I just cannot get it to work. I think it should be clear, what i want. A User may have more than one address (in the first place i want to force at least one, but now i would be happy if a user may have the addresses optional...) while a House has exactly one Address - and this is required. It would be nice if the address of a house would be cascading deleted.

Answer

Richard picture Richard · Nov 7, 2012

I believe the following should work for you

public class Address
{
    public int AddressId { get; set; }
    public string AddressString { get; set; }
}

public class User
{
    public int UserId { get; set; }
    public virtual ICollection<Address> Addresses { get; set; }
}

public class House
{
    public int HouseId { get; set; }
    public virtual Address Address { get; set; }
}

public class TestContext : DbContext
{
    public DbSet<Address> Addresses { get; set; }
    public DbSet<User> Users { get; set; }
    public DbSet<House> Houses { get; set; }

    protected override void OnModelCreating(DbModelBuilder modelBuilder)
    {
        modelBuilder.Entity<User>().HasMany(u => u.Addresses).WithMany();
        modelBuilder.Entity<House>().HasRequired(h => h.Address).WithOptional().Map(m => m.MapKey("AddressId"));
    }
}

Note that it's often better to specify the foreign key fields yourself, which can make life a lot easier for you later on.
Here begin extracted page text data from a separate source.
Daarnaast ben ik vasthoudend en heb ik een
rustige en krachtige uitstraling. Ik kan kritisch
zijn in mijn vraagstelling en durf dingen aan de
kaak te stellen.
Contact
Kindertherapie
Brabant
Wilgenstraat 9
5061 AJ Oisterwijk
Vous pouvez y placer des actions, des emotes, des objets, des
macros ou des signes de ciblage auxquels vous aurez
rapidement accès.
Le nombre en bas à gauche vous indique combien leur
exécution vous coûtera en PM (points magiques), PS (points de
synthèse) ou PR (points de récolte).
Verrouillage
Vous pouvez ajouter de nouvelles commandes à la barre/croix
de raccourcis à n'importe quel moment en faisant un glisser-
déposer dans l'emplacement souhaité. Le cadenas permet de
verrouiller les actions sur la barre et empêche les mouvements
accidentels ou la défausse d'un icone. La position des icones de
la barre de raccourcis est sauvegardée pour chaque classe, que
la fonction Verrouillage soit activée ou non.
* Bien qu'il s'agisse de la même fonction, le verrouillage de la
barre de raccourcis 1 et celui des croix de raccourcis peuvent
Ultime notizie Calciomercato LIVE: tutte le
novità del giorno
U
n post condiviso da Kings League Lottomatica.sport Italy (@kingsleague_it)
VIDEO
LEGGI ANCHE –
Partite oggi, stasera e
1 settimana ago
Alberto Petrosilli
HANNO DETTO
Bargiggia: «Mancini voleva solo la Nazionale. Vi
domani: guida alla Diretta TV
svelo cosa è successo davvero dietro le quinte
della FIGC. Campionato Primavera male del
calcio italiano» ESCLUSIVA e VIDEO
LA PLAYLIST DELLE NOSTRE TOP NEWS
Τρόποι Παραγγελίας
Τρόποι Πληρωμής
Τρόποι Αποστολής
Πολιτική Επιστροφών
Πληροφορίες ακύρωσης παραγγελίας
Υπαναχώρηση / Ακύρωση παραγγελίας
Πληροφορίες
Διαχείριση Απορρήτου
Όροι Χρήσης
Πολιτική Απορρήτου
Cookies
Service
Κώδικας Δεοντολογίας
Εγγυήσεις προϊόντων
If you do this, then you can choose to rewrite House as the following:

public class House
{
    public int HouseId { get; set; }
    public int AddressId { get; set; }
    public virtual Address Address { get; set; }
}

Convention will link up AddressId and Address. If you have a one-to-one mapping between House and Address, you could also link them on their primary keys:

public class House
{
    [ForeignKey("Address")]              
    public int HouseId { get; set; }
    public virtual Address Address { get; set; }
}

You mentioned that you would like to enforce at least one address - this isn't possible with a one-to-many relationship. You could only do this if a user had exactly one address, at which point you could add a required AddressId property on the User class.

One other comment - you made everything virtual in your code. You only need to make navigation properties virtual.